=== EXERCISE DETAILS ===
Search the material for "mask" and show all lines that contain it.

=== DATASET ENTRIES ===

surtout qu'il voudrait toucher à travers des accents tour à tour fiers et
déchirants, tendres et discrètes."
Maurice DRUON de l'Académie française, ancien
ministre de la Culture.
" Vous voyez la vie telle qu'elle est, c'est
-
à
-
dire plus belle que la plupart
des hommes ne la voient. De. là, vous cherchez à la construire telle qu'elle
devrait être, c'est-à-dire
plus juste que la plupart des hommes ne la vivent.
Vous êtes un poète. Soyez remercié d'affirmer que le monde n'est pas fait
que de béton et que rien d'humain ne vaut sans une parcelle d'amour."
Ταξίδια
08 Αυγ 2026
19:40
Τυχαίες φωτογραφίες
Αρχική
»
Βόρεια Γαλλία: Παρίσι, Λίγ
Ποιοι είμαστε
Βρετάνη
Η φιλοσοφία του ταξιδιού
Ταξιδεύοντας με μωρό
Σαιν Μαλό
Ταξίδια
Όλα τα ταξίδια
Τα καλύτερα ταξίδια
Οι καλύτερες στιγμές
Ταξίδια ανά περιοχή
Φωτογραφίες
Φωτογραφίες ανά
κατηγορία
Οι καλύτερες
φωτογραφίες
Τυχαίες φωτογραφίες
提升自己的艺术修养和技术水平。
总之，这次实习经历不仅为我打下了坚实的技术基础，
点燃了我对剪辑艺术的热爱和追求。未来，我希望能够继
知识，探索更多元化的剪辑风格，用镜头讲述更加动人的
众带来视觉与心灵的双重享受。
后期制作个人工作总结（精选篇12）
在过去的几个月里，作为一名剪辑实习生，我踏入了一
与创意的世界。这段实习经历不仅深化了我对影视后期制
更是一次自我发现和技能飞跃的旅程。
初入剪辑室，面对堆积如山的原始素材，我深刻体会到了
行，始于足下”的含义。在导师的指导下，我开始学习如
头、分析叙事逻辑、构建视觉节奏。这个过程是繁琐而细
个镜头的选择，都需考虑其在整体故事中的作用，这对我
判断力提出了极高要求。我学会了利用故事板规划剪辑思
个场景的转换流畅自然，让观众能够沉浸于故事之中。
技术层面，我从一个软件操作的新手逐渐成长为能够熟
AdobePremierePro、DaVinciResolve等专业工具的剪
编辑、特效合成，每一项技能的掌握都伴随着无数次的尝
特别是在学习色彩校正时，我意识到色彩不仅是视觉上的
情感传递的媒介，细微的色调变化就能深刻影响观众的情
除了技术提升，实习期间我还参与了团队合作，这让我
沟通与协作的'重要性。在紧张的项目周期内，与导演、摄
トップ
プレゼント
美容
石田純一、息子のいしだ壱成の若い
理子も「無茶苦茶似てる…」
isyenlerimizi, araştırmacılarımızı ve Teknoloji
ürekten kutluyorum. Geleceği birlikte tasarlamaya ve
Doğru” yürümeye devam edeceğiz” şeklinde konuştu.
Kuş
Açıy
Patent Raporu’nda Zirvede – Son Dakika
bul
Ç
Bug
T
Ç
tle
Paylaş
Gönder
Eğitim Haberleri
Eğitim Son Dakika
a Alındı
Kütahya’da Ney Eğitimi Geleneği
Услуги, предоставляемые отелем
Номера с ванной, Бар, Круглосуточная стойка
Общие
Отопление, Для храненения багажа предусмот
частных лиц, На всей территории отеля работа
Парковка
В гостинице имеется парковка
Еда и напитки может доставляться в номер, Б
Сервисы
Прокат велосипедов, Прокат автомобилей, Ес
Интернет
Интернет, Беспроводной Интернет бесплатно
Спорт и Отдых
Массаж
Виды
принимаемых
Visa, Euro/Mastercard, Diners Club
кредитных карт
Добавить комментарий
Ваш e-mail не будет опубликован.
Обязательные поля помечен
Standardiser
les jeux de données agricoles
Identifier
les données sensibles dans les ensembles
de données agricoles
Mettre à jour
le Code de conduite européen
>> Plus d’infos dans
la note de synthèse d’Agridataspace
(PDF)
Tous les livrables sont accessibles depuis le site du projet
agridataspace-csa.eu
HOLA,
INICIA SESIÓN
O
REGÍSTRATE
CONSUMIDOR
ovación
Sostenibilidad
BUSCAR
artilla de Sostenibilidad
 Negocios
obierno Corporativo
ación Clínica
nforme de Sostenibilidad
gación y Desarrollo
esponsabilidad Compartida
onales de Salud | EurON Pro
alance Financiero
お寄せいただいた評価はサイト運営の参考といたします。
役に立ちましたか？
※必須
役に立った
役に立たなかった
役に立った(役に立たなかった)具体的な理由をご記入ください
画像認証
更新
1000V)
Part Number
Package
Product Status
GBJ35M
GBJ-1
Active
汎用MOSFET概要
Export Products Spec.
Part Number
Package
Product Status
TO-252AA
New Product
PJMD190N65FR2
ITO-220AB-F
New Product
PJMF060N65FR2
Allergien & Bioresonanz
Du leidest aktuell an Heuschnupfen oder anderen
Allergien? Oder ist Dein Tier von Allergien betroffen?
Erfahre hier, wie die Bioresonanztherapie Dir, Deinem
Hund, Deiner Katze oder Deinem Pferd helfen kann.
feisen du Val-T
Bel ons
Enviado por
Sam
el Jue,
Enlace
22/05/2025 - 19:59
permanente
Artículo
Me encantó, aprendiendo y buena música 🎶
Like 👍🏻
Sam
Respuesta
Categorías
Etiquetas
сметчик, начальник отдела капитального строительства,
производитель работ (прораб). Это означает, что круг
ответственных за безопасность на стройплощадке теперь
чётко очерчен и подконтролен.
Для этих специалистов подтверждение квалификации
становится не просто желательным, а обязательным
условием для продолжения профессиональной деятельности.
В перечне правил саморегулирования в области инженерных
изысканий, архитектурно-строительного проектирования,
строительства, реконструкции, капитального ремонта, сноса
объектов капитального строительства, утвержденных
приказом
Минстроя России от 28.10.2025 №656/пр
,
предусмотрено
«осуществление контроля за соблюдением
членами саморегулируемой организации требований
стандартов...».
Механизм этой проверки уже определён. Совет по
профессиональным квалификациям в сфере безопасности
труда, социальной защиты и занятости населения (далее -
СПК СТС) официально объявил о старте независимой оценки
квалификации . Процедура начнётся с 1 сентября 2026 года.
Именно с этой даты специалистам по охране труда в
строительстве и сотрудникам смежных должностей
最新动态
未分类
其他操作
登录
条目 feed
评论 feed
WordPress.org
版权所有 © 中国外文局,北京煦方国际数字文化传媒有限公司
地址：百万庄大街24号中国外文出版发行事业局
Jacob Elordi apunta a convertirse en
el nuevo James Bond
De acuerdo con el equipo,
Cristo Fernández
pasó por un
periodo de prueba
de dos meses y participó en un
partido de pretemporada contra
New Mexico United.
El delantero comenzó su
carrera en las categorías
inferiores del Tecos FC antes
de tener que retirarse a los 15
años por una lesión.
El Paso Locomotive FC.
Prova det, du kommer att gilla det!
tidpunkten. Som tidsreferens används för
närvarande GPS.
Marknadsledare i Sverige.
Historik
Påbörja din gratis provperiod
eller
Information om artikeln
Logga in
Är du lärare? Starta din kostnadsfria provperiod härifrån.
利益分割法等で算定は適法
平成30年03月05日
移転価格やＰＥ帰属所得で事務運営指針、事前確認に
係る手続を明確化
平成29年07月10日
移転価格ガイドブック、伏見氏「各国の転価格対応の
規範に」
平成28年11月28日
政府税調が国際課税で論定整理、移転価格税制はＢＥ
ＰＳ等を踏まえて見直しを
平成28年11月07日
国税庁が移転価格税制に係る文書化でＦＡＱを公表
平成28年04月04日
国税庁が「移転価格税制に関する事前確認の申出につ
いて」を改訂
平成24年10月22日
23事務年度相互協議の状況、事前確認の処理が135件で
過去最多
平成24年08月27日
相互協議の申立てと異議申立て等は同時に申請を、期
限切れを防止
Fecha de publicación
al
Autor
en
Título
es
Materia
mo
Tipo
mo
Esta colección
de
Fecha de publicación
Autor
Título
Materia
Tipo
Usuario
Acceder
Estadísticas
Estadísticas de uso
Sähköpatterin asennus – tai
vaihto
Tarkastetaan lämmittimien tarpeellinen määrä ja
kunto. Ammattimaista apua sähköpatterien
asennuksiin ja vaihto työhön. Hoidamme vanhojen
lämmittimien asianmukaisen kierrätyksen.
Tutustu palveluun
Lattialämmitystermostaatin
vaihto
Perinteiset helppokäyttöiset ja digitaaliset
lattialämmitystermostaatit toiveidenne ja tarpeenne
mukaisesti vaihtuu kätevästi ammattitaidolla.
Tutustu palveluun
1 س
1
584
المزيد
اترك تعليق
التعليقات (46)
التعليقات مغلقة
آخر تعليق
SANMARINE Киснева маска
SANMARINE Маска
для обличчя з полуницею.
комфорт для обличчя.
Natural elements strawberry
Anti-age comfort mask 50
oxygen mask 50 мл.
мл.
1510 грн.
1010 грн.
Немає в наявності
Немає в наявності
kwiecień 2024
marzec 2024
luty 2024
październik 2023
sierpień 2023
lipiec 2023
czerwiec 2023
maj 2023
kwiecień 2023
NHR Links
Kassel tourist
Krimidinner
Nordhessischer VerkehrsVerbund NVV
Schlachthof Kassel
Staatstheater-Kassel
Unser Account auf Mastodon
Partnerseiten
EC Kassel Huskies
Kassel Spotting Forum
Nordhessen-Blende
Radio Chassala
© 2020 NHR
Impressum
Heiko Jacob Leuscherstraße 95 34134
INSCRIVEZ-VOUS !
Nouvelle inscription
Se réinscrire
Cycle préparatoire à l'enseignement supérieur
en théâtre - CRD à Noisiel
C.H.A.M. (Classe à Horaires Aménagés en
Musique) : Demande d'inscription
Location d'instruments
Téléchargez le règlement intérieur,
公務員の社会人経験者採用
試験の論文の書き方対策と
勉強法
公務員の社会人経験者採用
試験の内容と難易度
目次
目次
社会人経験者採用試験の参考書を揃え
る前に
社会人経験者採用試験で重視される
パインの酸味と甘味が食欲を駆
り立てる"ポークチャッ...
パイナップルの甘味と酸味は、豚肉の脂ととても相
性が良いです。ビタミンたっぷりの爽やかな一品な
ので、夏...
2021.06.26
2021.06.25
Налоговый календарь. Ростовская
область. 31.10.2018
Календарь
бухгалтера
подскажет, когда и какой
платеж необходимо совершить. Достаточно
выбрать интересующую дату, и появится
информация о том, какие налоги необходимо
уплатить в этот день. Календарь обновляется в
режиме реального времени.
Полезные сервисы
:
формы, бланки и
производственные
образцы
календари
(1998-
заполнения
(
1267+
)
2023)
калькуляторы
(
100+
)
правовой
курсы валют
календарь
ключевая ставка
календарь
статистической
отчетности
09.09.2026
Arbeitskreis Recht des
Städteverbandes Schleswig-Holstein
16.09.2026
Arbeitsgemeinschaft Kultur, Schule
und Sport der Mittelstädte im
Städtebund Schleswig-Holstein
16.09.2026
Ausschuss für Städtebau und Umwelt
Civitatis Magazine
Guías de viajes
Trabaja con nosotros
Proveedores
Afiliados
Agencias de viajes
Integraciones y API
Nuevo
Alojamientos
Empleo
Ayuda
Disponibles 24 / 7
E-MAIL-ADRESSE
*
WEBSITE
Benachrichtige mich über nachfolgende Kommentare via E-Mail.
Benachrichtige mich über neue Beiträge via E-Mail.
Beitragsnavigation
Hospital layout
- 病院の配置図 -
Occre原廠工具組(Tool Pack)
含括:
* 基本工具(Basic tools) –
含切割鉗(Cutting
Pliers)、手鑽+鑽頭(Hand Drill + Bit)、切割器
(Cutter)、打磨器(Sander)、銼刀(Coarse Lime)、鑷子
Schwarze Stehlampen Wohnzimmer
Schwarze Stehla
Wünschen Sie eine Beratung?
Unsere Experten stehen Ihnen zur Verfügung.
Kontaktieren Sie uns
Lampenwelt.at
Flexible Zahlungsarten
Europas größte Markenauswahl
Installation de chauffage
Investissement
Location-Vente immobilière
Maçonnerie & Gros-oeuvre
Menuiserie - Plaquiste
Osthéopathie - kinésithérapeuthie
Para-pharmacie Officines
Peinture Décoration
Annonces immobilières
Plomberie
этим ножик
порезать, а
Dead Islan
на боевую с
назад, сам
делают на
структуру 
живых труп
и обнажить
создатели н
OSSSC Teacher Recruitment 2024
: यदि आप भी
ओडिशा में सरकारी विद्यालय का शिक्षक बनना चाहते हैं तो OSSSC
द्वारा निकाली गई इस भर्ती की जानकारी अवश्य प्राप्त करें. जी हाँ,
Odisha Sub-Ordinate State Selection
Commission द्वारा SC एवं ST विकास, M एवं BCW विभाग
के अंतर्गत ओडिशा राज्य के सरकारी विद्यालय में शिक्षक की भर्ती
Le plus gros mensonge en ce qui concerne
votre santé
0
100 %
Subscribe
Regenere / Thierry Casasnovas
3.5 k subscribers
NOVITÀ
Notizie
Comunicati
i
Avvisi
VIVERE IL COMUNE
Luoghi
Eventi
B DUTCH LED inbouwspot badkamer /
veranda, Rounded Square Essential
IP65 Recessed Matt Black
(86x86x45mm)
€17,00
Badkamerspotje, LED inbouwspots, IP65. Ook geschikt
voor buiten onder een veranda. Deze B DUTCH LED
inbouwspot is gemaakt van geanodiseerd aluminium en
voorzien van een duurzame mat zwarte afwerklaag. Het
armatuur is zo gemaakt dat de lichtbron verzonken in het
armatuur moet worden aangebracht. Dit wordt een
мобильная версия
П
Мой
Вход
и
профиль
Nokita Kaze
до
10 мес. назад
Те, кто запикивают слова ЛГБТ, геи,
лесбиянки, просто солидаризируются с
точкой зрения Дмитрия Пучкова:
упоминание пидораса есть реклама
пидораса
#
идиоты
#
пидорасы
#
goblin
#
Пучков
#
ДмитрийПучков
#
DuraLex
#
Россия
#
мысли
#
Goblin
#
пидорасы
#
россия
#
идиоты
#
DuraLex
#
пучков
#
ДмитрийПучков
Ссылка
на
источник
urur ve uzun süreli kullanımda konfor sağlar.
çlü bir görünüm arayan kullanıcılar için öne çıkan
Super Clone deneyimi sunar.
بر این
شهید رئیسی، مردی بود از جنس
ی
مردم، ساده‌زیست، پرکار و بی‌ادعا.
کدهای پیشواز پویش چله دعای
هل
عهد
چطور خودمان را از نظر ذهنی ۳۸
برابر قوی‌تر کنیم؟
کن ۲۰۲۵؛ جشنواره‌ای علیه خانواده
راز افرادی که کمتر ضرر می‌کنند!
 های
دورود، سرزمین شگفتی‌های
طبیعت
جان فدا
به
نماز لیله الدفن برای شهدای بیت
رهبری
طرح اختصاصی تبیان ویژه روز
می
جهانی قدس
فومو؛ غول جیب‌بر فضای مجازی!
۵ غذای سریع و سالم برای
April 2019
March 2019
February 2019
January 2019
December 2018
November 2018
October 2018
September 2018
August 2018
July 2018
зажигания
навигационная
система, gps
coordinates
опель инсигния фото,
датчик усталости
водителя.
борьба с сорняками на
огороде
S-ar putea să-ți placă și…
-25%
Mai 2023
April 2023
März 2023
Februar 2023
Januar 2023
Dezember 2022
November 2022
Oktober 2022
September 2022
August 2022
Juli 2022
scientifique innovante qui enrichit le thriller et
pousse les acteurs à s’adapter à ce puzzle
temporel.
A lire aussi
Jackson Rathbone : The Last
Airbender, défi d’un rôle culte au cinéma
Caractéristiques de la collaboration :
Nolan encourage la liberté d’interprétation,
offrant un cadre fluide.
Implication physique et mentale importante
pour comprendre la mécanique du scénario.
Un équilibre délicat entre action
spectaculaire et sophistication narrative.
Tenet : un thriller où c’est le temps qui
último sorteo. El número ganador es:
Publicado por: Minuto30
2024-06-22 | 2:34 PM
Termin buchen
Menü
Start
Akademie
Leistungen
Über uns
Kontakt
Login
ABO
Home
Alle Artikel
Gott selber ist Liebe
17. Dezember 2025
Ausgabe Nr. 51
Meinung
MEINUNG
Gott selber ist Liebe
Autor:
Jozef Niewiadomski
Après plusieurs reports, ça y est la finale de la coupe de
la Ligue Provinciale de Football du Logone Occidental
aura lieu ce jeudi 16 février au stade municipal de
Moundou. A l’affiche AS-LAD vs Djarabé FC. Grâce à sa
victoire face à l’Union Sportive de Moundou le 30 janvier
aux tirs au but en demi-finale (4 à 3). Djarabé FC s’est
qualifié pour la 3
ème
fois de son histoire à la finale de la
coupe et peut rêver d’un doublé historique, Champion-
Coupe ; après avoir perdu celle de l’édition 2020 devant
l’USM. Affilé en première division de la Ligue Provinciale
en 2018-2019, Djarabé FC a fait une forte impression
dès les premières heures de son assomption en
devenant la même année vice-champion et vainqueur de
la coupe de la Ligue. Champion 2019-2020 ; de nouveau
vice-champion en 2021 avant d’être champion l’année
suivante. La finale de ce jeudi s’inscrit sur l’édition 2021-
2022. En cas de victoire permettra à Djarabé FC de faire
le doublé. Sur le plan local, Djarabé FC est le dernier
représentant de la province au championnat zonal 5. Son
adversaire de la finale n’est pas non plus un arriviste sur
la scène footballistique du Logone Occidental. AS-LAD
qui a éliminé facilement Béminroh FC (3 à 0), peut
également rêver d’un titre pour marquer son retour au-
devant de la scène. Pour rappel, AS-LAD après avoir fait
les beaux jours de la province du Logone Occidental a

=== ANSWER BOX ===
Anti-age comfort mask 50
oxygen mask 50 мл.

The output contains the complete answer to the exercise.